Most of the time the majority of code (written by good programmers) is in constraints or relations, so why encase that in a functional language with parenthesis everywhere (I've programmed a fair bit in lisp and don't mind parenthesis at all, but it get's annoying after you're used to the elegance of prolog syntax).

1 comments

People who have problems need to know about diffrent solutions. Just forcing everybody to use some langauge that supports some of these from the ground up want change that.

You want a language that is flexible to expand into new fields.

Also you have still not provided with these magical programming languages you are talking about. Is there any language you yourself would use?

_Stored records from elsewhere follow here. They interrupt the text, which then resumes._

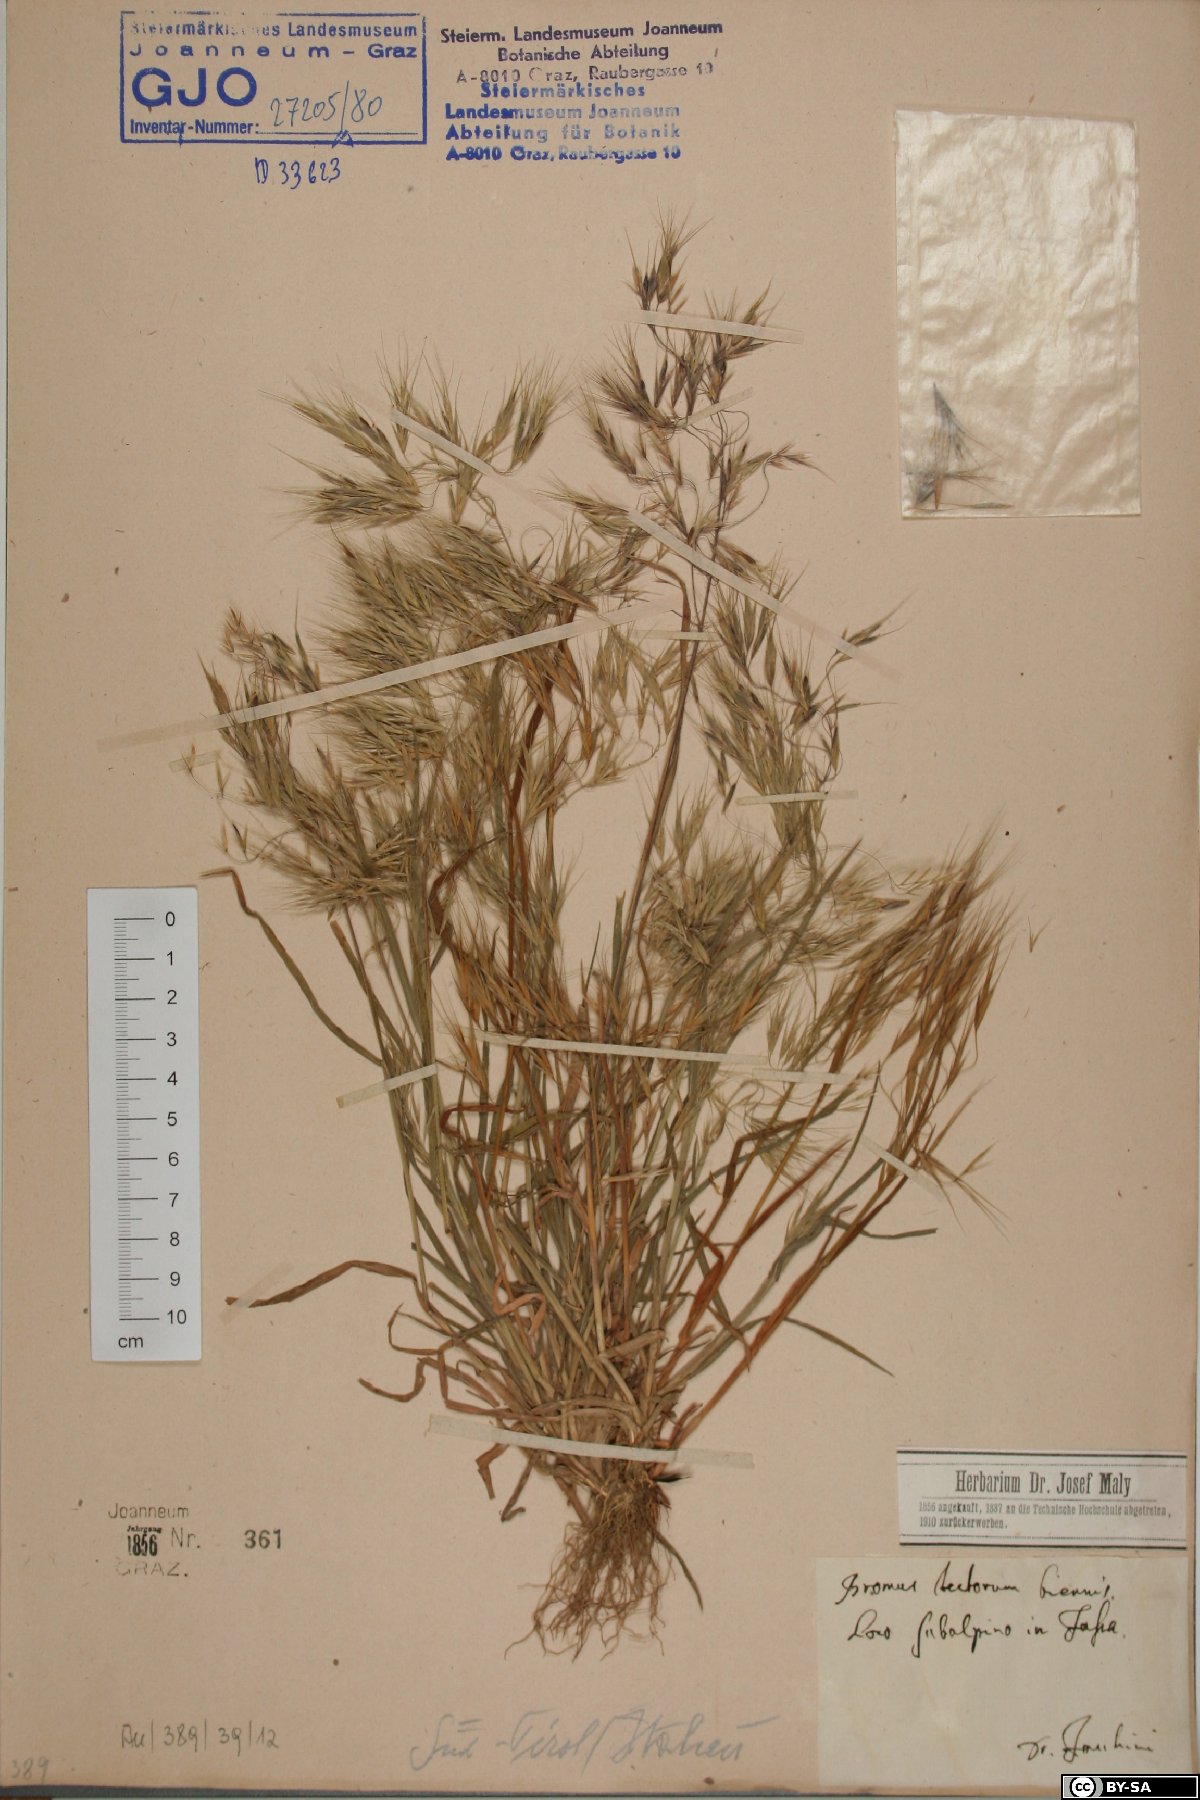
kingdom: Plantae
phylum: Tracheophyta
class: Liliopsida
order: Poales
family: Poaceae
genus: Bromus
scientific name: Bromus tectorum
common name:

As far as I know many concepts like contraind logical programming is not really ready for prime time, in most cases.

(you tamp down a little with your rudeness - why would multiple decades old tech be 'magical')

Prolog with clpfd and chr, Mozart/Oz, Sql, Clips. Libraries like gecode, java choco.

There aren't any new ways of programming that have been invented. There's basically the mathematical programming (constraint/logic/relational/linear), functional, procedural, oo, concurrent, stack. You're not going to come up with something new during a session of lisp hacking. You'll just reinvent the above multiple times.

I never said I invent something new. Lisp is a flexible languages that can incorparate new concepts better then other langauges. How nice is it to work if a logic programming system implmented within java compared with the same within clojure.